Snape throws this away when he starts picking on Harry, imo.  It's one of 
the ironies of Snape.  He has more power over Harry before he starts abusing 
his position.  Then he reveals himself to be a bad leader not worthy of 
respect; Harry "sees through him" to the teenager he was (I think this is a 
big issue with Hagrid too).  He shows weakness in his need to take jabs at 
Harry.  When he destroys Harry's potion, for instance, he just looks someone 
trying to get at Harry and Harry naturally responds to him not as a teacher 
but as a bully trying to get to him--not surprisingly that jab at Harry is 
in response to the Pensieve scene.  Snape probably literally feels again 
like a teenager and he acts like one.  It goes over the line a little even 
for Snape. Harry picks up on this and acts in kind, sometimes finding it 
impossible to treat Snape like a teacher when he acts like a child.  When 
Harry calls Snape "Snape" and others correct him that it's "Professor Snape" 
I don't think Harry is always intentionally being rude.  He just really 
thinks of him as Snape for good psychological reasons.  Actually, it's a 
great little character hook for Snape that he's constantly trying to get 
people to call him and so see him as the thing he has created himself to be; 
they continue to see him as something less impressive that they see.  Harry 
calls him Snape; Lupin calls him Severus.

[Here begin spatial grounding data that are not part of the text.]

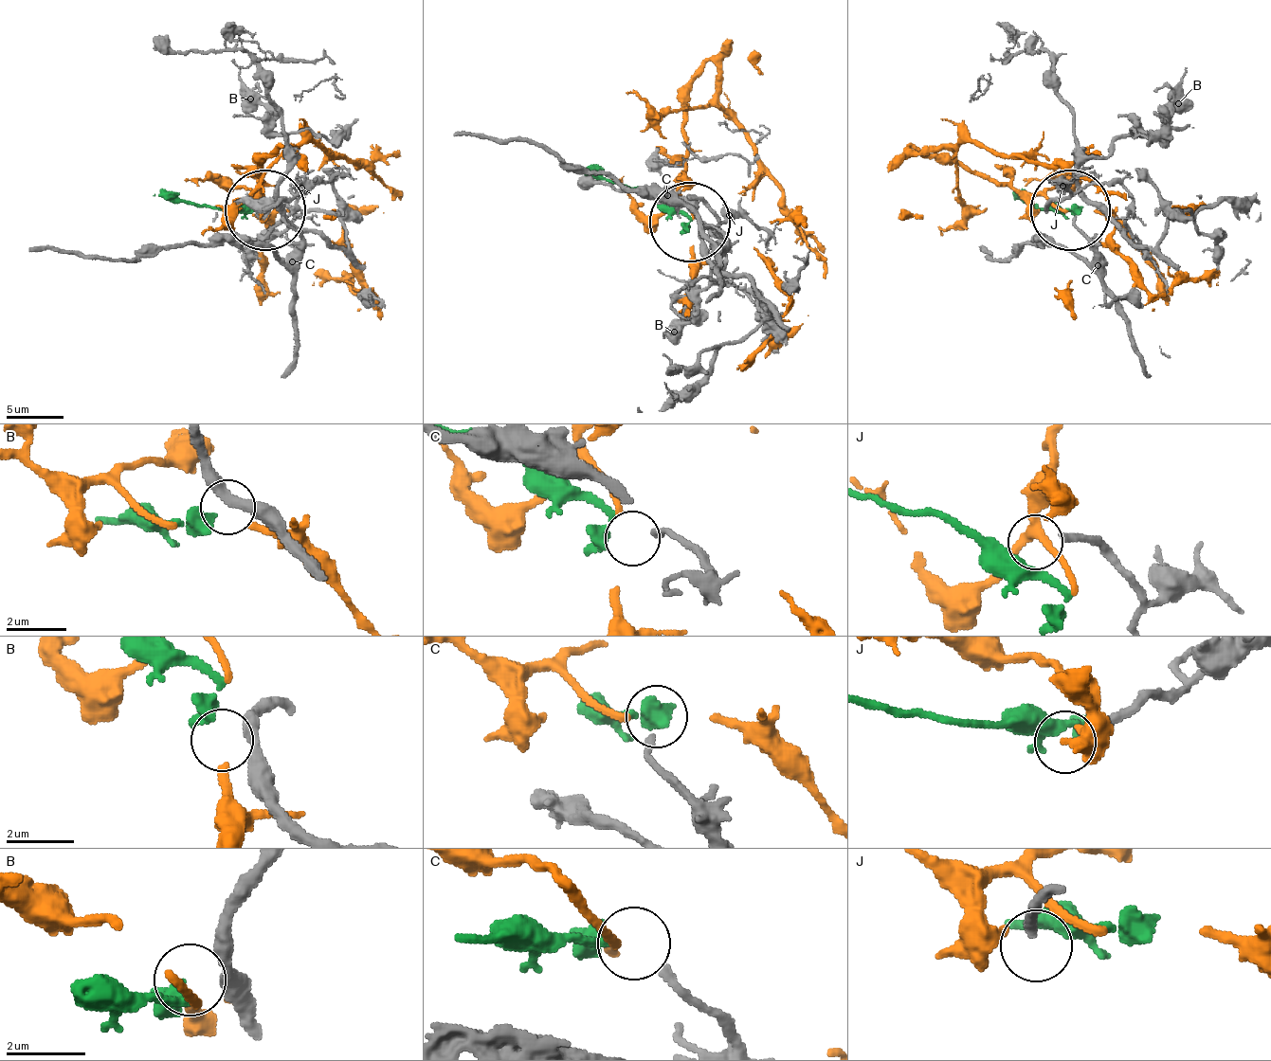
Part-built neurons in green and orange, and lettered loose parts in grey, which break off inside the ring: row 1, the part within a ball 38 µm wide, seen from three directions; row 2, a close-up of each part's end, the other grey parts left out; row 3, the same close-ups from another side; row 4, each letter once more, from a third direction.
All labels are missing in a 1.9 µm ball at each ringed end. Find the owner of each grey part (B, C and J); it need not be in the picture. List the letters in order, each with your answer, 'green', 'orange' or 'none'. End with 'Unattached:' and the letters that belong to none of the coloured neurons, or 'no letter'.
B: none
C: green
J: none
Unattached: B, J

Of course it's also canon that Harry has other reasons that he hates Snape 
that Snape has not earned.  Harry can't stand the idea of Snape having 
helped him, he likes thinking Snape is the one most responsible for things 
like Sirius' death etc.  Snape started all of this but at this point it's a 
mess that Harry contributes to himself--not by doing stuff to Snape, 
usually, but just by feeding his own hatred of the man.  I think Snape in 
some ways continues to not only see the Harry he wants to see but create the 
Harry he sees.

I was going to say Harry came out a little better than Snape in terms of his 
ability to sometimes be objective, but now I think about it I think both of 
them maybe see the other as the less objective.  When Harry runs into Barty 
Crouch in the woods and runs for help it must seem to him insane that Snape 
is still picking on him when there's something more important at stake.  But 
really that's probably because Snape honestly has no way of knowing Harry 
could be bringing real serious information to the castle that night.  He 
assumes it's just nothing.  Similarly Snape may find times when he can't 
believe Harry is still concentrating on the petty things when there's 
something more serious at stake, not realizing that Harry has no way of 
knowing that this is one of those times Snape's going to have his priorities 
straight.

In terms of the Prank, we really don't know all the details yet.  I've 
always definitely been of the opinon that it's wrong to call it attempted 
murder because I really don't think Sirius would ever plan something like 
that and I think canon indicates he wasn't planning anything more than a 
vague "teach him a lesson" situation.  Probably he just wanted to see him 
running scared.  If he were going to plan a murder it would be in response 
to a situation like Peter--he's driven by different things.  Had Snape been 
killed it probably would have been something like manslaughter.  Sirius 
would still be responsible and guilty, but I truly think that what makes the 
Prank so messy is that it's not anything so clear cut as Sirius attempting 
murder.  That may actually be all the more painful for Snape, that he wasn't 
even worthy of attempted murder; he would have died through a joke gone 
wrong.  For someone like Snape who craves respect that's got to be awful 
(not to mention he'd have contributed to his own death when his own attempts 
at snooping and petty fighting with MWPP helped get him killed).

We are apparently going to learn more about the Prank but I suspect what we 
learn may come out of left field and throw light on things in a totally 
different way that we expected.  It may make things more complicated, not 
less.  That just seems to often be the way things work.  I don't think what 
we'll learn will be who's fault it really was, because it's really more just 
the natural collision of a lot of stuff that was already going on.